Collaboration in health care yields cost savings and improved safety for Michigan patients
By Thomas L. Simmer, Chief Medical Officer, Blue Cross Blue Shield of Michigan
November 23, 2009
DETROIT - While the debate over how to reform our health care system rages on, Michigan hospitals, physicians and insurers have been working together to improve safety, decrease complications, lower costs and increase the quality of care in the state.
For example, a series of eight long-term initiatives have united hospitals and physicians state-wide in examining ways to improve on common, but often costly, procedures such as heart surgery, bariatric surgery, cardiac angioplasty and colon surgery. Blue Cross Blue Shield of Michigan and Blue Care Network convene and fund these efforts, working with an outside data coordinating center to ensure data integrity and privacy.
Each of these initiatives has demonstrated progress in decreasing complications and improving quality for Michigan residents who undergo these procedures. And the results are being shared nationally, helping physicians in other states to launch similar efforts.

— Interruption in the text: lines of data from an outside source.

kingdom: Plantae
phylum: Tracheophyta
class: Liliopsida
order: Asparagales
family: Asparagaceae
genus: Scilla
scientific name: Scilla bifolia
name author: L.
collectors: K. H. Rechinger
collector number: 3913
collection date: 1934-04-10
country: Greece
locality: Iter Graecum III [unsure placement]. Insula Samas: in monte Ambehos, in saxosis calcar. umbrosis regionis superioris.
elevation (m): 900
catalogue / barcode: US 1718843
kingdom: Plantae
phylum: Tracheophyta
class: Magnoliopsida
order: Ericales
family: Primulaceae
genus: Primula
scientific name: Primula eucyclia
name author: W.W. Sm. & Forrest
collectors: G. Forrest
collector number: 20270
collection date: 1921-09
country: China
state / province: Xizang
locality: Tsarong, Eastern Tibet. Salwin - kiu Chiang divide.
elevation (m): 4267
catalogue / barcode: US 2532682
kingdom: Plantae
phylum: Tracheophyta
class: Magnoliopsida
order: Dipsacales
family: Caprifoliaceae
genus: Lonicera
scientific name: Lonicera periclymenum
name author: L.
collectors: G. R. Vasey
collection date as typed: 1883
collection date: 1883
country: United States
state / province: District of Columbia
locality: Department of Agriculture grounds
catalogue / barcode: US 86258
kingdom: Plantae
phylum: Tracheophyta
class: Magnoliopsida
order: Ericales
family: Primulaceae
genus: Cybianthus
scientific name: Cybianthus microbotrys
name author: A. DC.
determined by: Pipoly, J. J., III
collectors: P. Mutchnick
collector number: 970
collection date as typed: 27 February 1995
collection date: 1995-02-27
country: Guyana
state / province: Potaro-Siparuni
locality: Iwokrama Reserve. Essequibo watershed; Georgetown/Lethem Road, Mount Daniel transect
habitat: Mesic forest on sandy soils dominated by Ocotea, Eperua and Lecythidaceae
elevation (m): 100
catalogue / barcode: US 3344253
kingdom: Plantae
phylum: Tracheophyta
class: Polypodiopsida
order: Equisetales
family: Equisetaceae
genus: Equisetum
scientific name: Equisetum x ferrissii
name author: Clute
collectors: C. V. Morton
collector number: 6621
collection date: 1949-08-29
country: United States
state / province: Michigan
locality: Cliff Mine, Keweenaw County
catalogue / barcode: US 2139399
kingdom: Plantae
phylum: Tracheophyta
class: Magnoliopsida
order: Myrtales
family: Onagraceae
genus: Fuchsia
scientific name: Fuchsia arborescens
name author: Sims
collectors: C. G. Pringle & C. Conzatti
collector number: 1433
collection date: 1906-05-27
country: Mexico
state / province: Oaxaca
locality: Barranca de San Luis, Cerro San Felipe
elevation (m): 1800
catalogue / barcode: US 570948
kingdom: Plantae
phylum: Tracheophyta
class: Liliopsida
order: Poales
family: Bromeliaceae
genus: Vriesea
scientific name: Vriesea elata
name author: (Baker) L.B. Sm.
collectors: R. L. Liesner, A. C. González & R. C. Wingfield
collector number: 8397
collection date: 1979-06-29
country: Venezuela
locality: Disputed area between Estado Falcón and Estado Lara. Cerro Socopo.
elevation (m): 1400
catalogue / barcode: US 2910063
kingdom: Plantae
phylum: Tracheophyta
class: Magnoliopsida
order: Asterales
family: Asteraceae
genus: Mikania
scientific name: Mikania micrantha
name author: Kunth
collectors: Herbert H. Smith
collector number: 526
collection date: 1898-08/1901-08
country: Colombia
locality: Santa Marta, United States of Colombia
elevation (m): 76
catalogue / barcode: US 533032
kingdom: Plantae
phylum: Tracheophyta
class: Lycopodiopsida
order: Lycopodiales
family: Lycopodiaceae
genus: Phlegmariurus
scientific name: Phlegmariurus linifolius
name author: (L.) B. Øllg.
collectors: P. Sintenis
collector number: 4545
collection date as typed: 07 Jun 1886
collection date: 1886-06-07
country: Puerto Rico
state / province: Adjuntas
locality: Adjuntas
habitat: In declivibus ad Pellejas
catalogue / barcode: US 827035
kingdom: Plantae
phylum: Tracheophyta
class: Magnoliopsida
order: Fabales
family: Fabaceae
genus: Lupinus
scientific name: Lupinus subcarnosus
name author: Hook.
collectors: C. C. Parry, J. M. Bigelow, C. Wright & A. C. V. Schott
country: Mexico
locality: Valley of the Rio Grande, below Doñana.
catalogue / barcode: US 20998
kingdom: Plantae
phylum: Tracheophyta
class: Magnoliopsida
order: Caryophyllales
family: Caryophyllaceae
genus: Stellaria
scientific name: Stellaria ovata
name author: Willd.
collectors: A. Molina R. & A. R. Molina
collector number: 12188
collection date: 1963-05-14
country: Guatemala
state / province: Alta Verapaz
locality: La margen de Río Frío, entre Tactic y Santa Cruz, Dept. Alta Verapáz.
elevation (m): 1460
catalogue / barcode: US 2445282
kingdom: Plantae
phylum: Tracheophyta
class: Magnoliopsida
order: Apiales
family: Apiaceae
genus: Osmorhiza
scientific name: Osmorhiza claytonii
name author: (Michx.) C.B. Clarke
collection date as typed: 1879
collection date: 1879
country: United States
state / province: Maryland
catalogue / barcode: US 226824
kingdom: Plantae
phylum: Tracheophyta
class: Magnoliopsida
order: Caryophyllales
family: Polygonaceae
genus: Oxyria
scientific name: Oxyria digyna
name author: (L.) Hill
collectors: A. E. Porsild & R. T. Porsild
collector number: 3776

Recently, the American College of Surgeons recognized Blue Cross Blue Shield of Michigan for its leadership and contributions in improving surgical care quality in Michigan. The Blues fund the Michigan Surgical Quality Collaborative, a group of 34 hospitals across Michigan that collect data and share best practices to improve quality and outcomes for a variety of surgical procedures. Dr. Darryl Campbell, chief of Clinical Affairs at the University of Michigan Health System and the program leader, estimates that surgical complications were reduced by 37 percent in an analysis of data. The effort has realized nearly $28 million in savings.
This is the kind of effort that turns competitors into collaborators for the benefit of all Michigan residents. These efforts open the lines of communication within the health care industry and foster improvement by uniting under a shared focus. This is health care reform, and it's happening here in Michigan every day.